From Savannah to Hollywood and Back
Alumnus Stratton Leopold Adds Local Flavor
Distinguished Armstrong Alumni Award recipient, film producer and owner of Savannah’s legendary Leopold’s Ice Cream, Stratton Leopold (‘64) is no stranger to the bright lights of Hollywood.
With more than 60 film and TV credits to his name, he previously served as a Paramount Pictures executive vice president and an executive producer for blockbuster films “Mission Impossible III,” “The Sum of All Fears” and “Paycheck,” among others. At present, he is independently producing films, including adaptations of a nonfiction New York Times bestseller and a book by the venerable Naval Institute Press.
“At this stage in my career I am fascinated by memoirs and stories that have meaning and have changed people’s lives,” said Leopold.
Gov. Nathan Deal also appointed Leopold as chairman of the Georgia Film Advisory Board, which oversees the state’s $9.5 billion film and TV industry.

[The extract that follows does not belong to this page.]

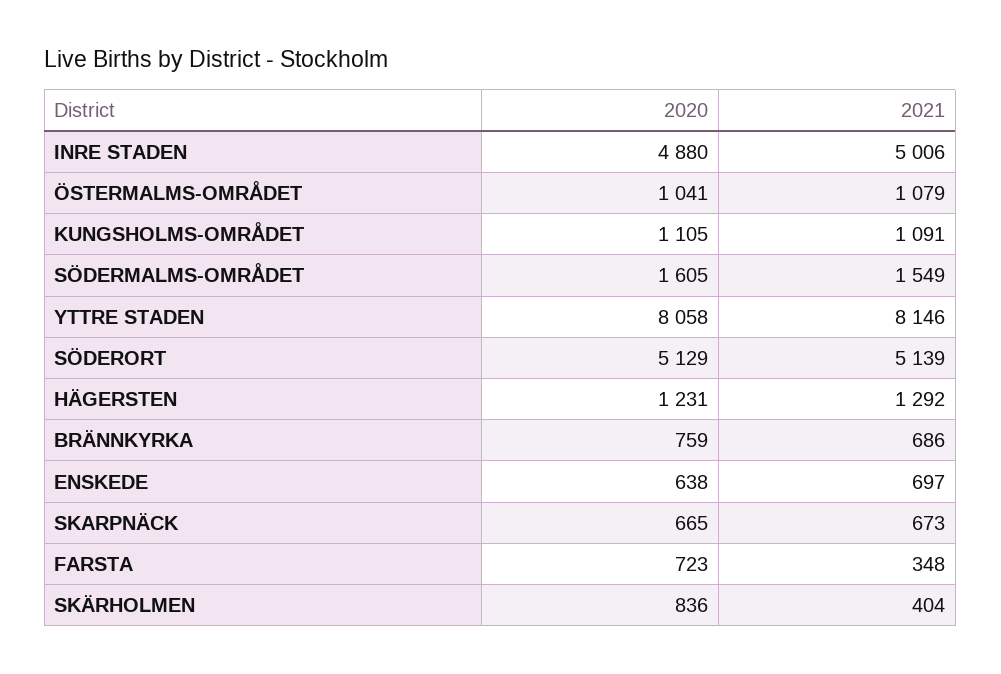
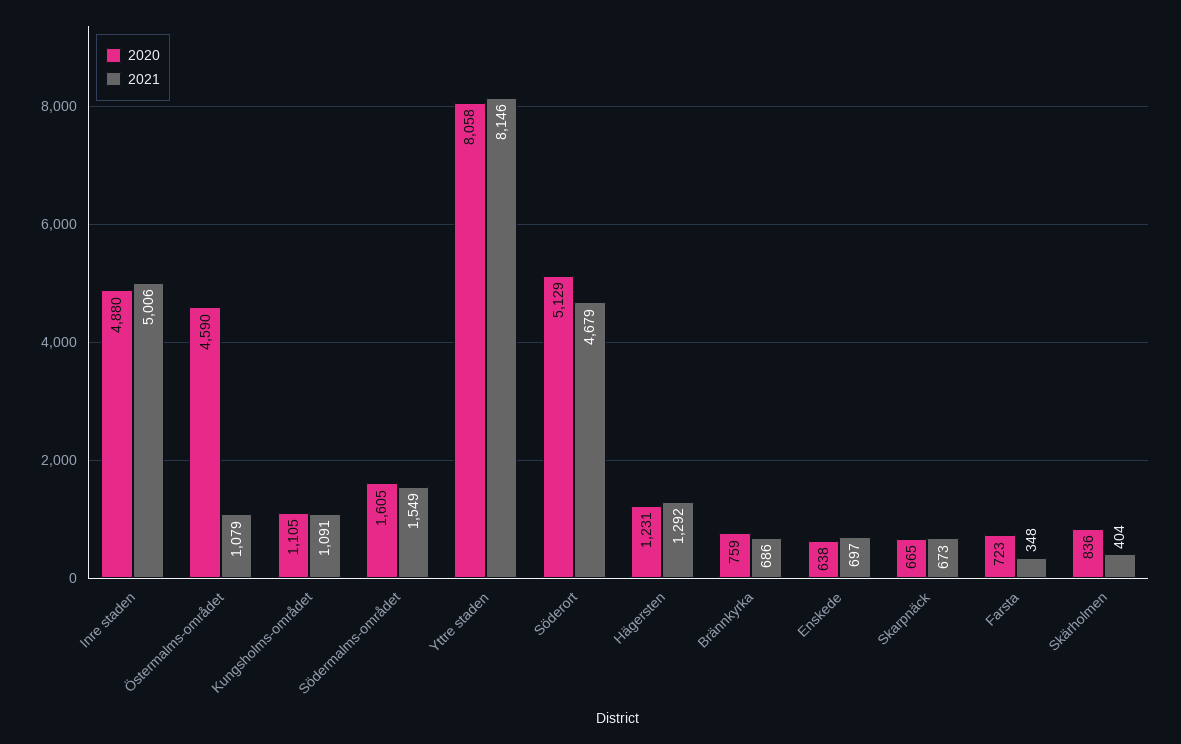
2020, ÖSTERMALMS-OMRÅDET: 1041 -> 4590
2021, SÖDERORT: 5139 -> 4679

Yet, it was as a liberal arts transfer student on the historic Armstrong Mansion campus that Leopold first offered a glimpse of an impending career in the spotlight. Landing the lead role as the “King of the Birds” in a classical, English-translation staging of the comedy “The Birds,” written by ancient Greek classicist Aristophanes, he also played a title character in the two-act musical, “Leave it to Jane,” on the Jenkins Theater stage, located just behind the mansion.
Armstrong College, a two-year institution at the time, wasn’t initially in the cards for Leopold, who began his college career at Vanderbilt University as a pre-med major. However, he returned to Savannah following the death of his father, a Greek immigrant who opened Leopold’s Ice Cream with his brothers in 1919 at the streetcar crossing of Gwinnett and Habersham Streets. Leopold’s intentions were to return to collegiate studies in Nashville, “but life got in the way,” and he enrolled here in Savannah to be close to home in order to assist with the family business.
By the time Leopold graduated from Armstrong, the theater bug was fully embedded and he headed to New York to pursue a job in entertainment. Soon introduced to the film business, he was enticed to move to Atlanta in the early ‘70s, where he and a handful of other novices launched the state’s fledgling film and TV industry.
“There was a small group of us who started it, but none of us knew what we were doing,” he said with a laugh. “This was when Burt Reynolds was starting to make movies and Atlanta had just formed a film commission.”
Without a guide map, Leopold and his peers developed the blueprint for Georgia’s film advisory committee today, drafting tax incentives and touting the state’s diverse set of location sites and quality of life.
Leopold’s skill set also expanded as he became a casting agent, location scout and production manager across the region for 12 years. He was involved in films like “The Big Chill” and “Wise Blood” with legends like director John Huston.
Eventually, Hollywood called. Over the next several decades, Leopold’s career veered into producing, which took him on location shoots around the world. This included stints in Italy with Robin Williams to film “The Adventures of Baron Munchausen” and a year-and-a-half commitment to produce “Mission Impossible III,” starring Tom Cruise.
While Leopold is happy to share animated stories about Williams’ Italian-accented improv routines at Rome’s airport terminal and behind-the-scene takes on Cruise’s daredevil stunts, there’s a particular twinkle in his eye when he talks about his family’s ice cream shop. The locale has been hailed one of the best ice cream spots in the country by Travel & Leisure, Forbes, Thrillist, Food and Wine, Saveur, Martha Stewart Weddings, USA Today and The Travel Channel. The Toronto Sun ranked Leopold’s as one of the top five ice cream shops in the world.
The Leopold’s Ice Cream umbrella now harbors a flagship store on Broughton Street in downtown Savannah, featuring props and photos from Leopold’s movie shoots, a stateof- the-art creamery where they produce the family’s secret, small-batch ice cream recipes for the store and nationwide online shipping orders and catering services. They are also currently restoring the original shop location.
Leopold’s pride in his family’s business stems from producing quality ice cream and from its legacy of giving back to the community, especially educational initiatives.
During Georgia Southern’s Homecoming game in October, the University and Leopold’s Ice Cream unveiled True Blue ice cream, which features Leopold’s handcrafted lemon custard ice cream filled with whole blueberries and toasted almond slices. The customized ice cream colors are a direct nod to the history and coming together of Georgia Southern’s multiple campuses.
“We are excited to partner with Georgia Southern,” said Leopold. “Education is one of cornerstones of what we believe in and to have a partner such as Georgia Southern is an honor.”
— Melanie Simón
True Blue ice cream is available for purchase in Statesboro at GUS Mart in the Russell Student Union and the IT Building, as well as Armstrong Campus’ Student Union. Leopold’s will donate a percentage of True Blue ice cream sales to alumni scholarships.